From the joint density we obtain the marginal density for \(x\) by integrating out the unobserved variable \(y\): \[ p(x | \boldsymbol \theta) = \int_y p(x, y| \boldsymbol \theta) dy \] Using the marginal model we then compute the observed data log-likelihood \[ l_n(\boldsymbol \theta| D_x) = \sum_{i=1}^n \log p(x_i| \boldsymbol \theta) =\sum_{i=1}^n \log \int_y p(x_i, y| \boldsymbol \theta) dy \] Note that only the data \(D_x\) are used.
Maximum likelihood estimation based on the marginal model proceeds as usual by maximising the corresponding observed data likelihood function which is \[ l_n(\boldsymbol \theta| D_x) = -n H(\hat{Q}_{x}, P_{x|\boldsymbol \theta}) \] where \(\hat{Q}_{x}\) is the empirical distribution based only on \(D_x\) and \(P_{x|\boldsymbol \theta}\) is the model family. Hence, maximising the observed data log-likelihood minimises the cross-entropy \(H(\hat{Q}_{x}, P_{x|\boldsymbol \theta})\).
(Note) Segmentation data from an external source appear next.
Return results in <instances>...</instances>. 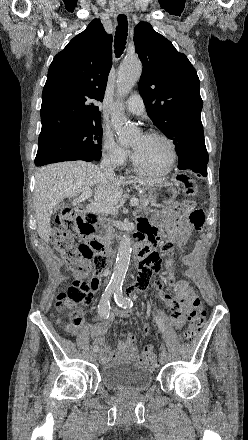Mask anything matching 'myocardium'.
<instances>
[{
  "label": "myocardium",
  "instance_id": "myocardium-1",
  "mask_svg": "<svg viewBox=\"0 0 248 440\" xmlns=\"http://www.w3.org/2000/svg\"><path fill=\"white\" fill-rule=\"evenodd\" d=\"M144 136L146 137H152V138H159L161 140H163L169 147L170 150V159L168 162V165L159 171H150V170H146L141 168L140 166H138V164L135 162L133 155L131 156V165L132 168L135 172L144 175V176H149V177H161V176H165L167 174H169L173 168L174 165L176 163L177 160V149L175 146V143L173 142V140L168 137L166 134L159 132V131H150L144 134Z\"/></svg>",
  "mask_w": 248,
  "mask_h": 440
}]
</instances>
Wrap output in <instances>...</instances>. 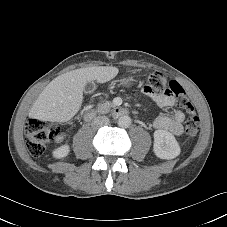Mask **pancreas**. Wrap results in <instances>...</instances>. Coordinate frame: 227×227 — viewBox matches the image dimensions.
I'll list each match as a JSON object with an SVG mask.
<instances>
[{"mask_svg": "<svg viewBox=\"0 0 227 227\" xmlns=\"http://www.w3.org/2000/svg\"><path fill=\"white\" fill-rule=\"evenodd\" d=\"M113 107V104L110 101H104L97 104V110L100 113H106Z\"/></svg>", "mask_w": 227, "mask_h": 227, "instance_id": "cf45deb5", "label": "pancreas"}]
</instances>
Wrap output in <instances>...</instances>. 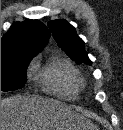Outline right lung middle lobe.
I'll use <instances>...</instances> for the list:
<instances>
[{
    "label": "right lung middle lobe",
    "instance_id": "dd1d6c3e",
    "mask_svg": "<svg viewBox=\"0 0 123 130\" xmlns=\"http://www.w3.org/2000/svg\"><path fill=\"white\" fill-rule=\"evenodd\" d=\"M35 54H22L1 59V91L22 88L27 80L26 68Z\"/></svg>",
    "mask_w": 123,
    "mask_h": 130
}]
</instances>
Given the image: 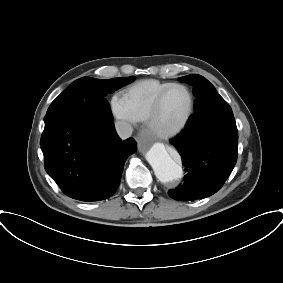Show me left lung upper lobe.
<instances>
[{"label": "left lung upper lobe", "mask_w": 283, "mask_h": 283, "mask_svg": "<svg viewBox=\"0 0 283 283\" xmlns=\"http://www.w3.org/2000/svg\"><path fill=\"white\" fill-rule=\"evenodd\" d=\"M181 82L193 85V94L197 97L195 101V108L197 106H206L219 94L216 92L214 86L201 75H188L180 77ZM231 121L228 123L226 130H222L215 134L218 138L238 140V130L236 127L233 112L230 114Z\"/></svg>", "instance_id": "obj_1"}]
</instances>
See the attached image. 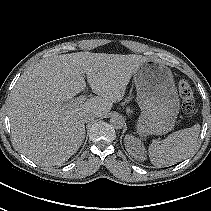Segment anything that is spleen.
Masks as SVG:
<instances>
[{
    "instance_id": "obj_1",
    "label": "spleen",
    "mask_w": 211,
    "mask_h": 211,
    "mask_svg": "<svg viewBox=\"0 0 211 211\" xmlns=\"http://www.w3.org/2000/svg\"><path fill=\"white\" fill-rule=\"evenodd\" d=\"M199 132L200 125L195 124L170 134L162 141H153L148 148L151 163L165 167L185 159L197 146Z\"/></svg>"
}]
</instances>
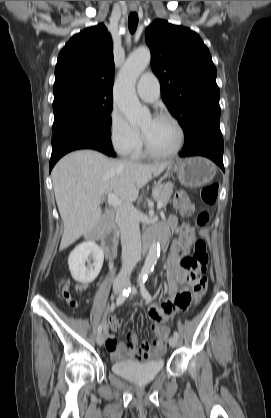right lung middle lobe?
Masks as SVG:
<instances>
[{"label": "right lung middle lobe", "mask_w": 271, "mask_h": 418, "mask_svg": "<svg viewBox=\"0 0 271 418\" xmlns=\"http://www.w3.org/2000/svg\"><path fill=\"white\" fill-rule=\"evenodd\" d=\"M112 108L113 98L104 96H73L54 101L52 139L89 128L111 132Z\"/></svg>", "instance_id": "right-lung-middle-lobe-1"}]
</instances>
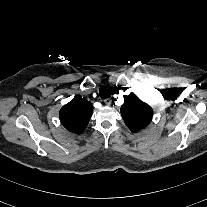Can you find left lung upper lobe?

Example 8.1 Two group normal mixture model:
Assume we have two groups labelled by \(y=1\) and \(y=2\) (thus the variable \(y\) is discrete). The data \(x\) observed in each group are normal with means \(\mu_1\) and \(\mu_2\) and variances \(\sigma^2_1\) and \(\sigma^2_2\), respectively. The probability of group \(1\) is \(\pi_1 = p\) and the probability of group \(2\) is \(\pi_2=1-p\). The density of the joint model for \(x\) and \(y\) is \[ p(x, y| \boldsymbol \theta) = \pi_y N(x| \mu_y, \sigma_y) \] The model parameters are \(\boldsymbol \theta= (p, \mu_1, \mu_2, \sigma^2_1, \sigma^2_2)^T\) and they can be inferred from the complete data comprised of \(D_x = \{x_1, \ldots, x_n\}\) and the group allocations \(D_y=\{y_1, \ldots, y_n\}\) of each sample using the complete data log-likelihood \[ l_n(\boldsymbol \theta| D_x, D_y ) =\sum_{i=1}^n \log \pi_{y_i} + \sum_{i=1}^n \log N(x_i| \mu_{y_i}, \sigma_{y_i}) \]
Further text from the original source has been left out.